═════ Passage
Lukashenka borrows money for reforms he intends to skip


Europe gives Belarus money for local self-government, but does not demand any results from the head of Belarus, Vitaut Siuchyk reports.

Meeting with Anders Knape, the chairman of the Congress of Local and Regional Authorities of the Council of Europe, the head of Belarus stated the need to decentralize local government:

“We, of course, will move in the direction of greater autonomy of local governments. A lot of good things created by you should be adopted in Belarus.”

Lukashenka has promised to move in this direction before. Here is what the head of state said during a meeting with Mr. Knape’s predecessor, Gudrun Mosler-Turnström, last year in September:

“Local self-government and regional governance is a fairly significant topic in the modern world.”

But the words are not followed by any structural changes.

“This is the desire to get some amount of resources for decentralization, in which both the European Union and other structures are willing to invest,” says Andrei Yahorau, director of the Center for European Transformation.

Decentralization could really bring tangible economic benefits, the expert is convinced. But the emancipation of local bureaucracy carries risks for the existing political system.

“There has been no local government since 1995. Before 1995, they elected mayors through the councils. Lukashenka once said that this is a rampant democracy,” says Alyaksandr Zarambyuk, a former deputy of the Masty District Council (2003-2007), who now heads the Belarusian House in Warsaw.
══════════
═════ Given material
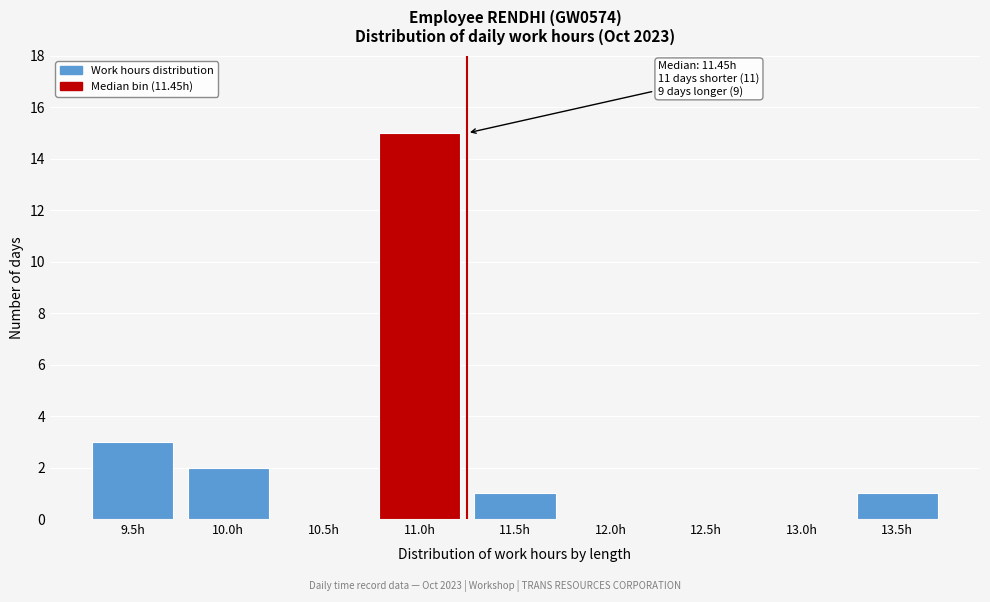

Reading left to right, list all the values displayed in this chart.

9.5h=3	10.0h=2	10.5h=0	11.0h=15	11.5h=1	12.0h=0	12.5h=0	13.0h=0	13.5h=1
══════════
_Check your understanding_
1: Please copy everything from "Lukashenka has promised" down to "existing political system." in the article on Belarus, swapping "structural changes" for "reforms".
2: According to Alyaksandr Zarambyuk in the article on Belarus, since what year has there been no local government?
The data plays no part in this.

_Response list_
1:
Lukashenka has promised to move in this direction before. Here is what the head of state said during a meeting with Mr. Knape’s predecessor, Gudrun Mosler-Turnström, last year in September:

“Local self-government and regional governance is a fairly significant topic in the modern world.”

But the words are not followed by any reforms.

“This is the desire to get some amount of resources for decentralization, in which both the European Union and other structures are willing to invest,” says Andrei Yahorau, director of the Center for European Transformation.

Decentralization could really bring tangible economic benefits, the expert is convinced. But the emancipation of local bureaucracy carries risks for the existing political system.

2: 1995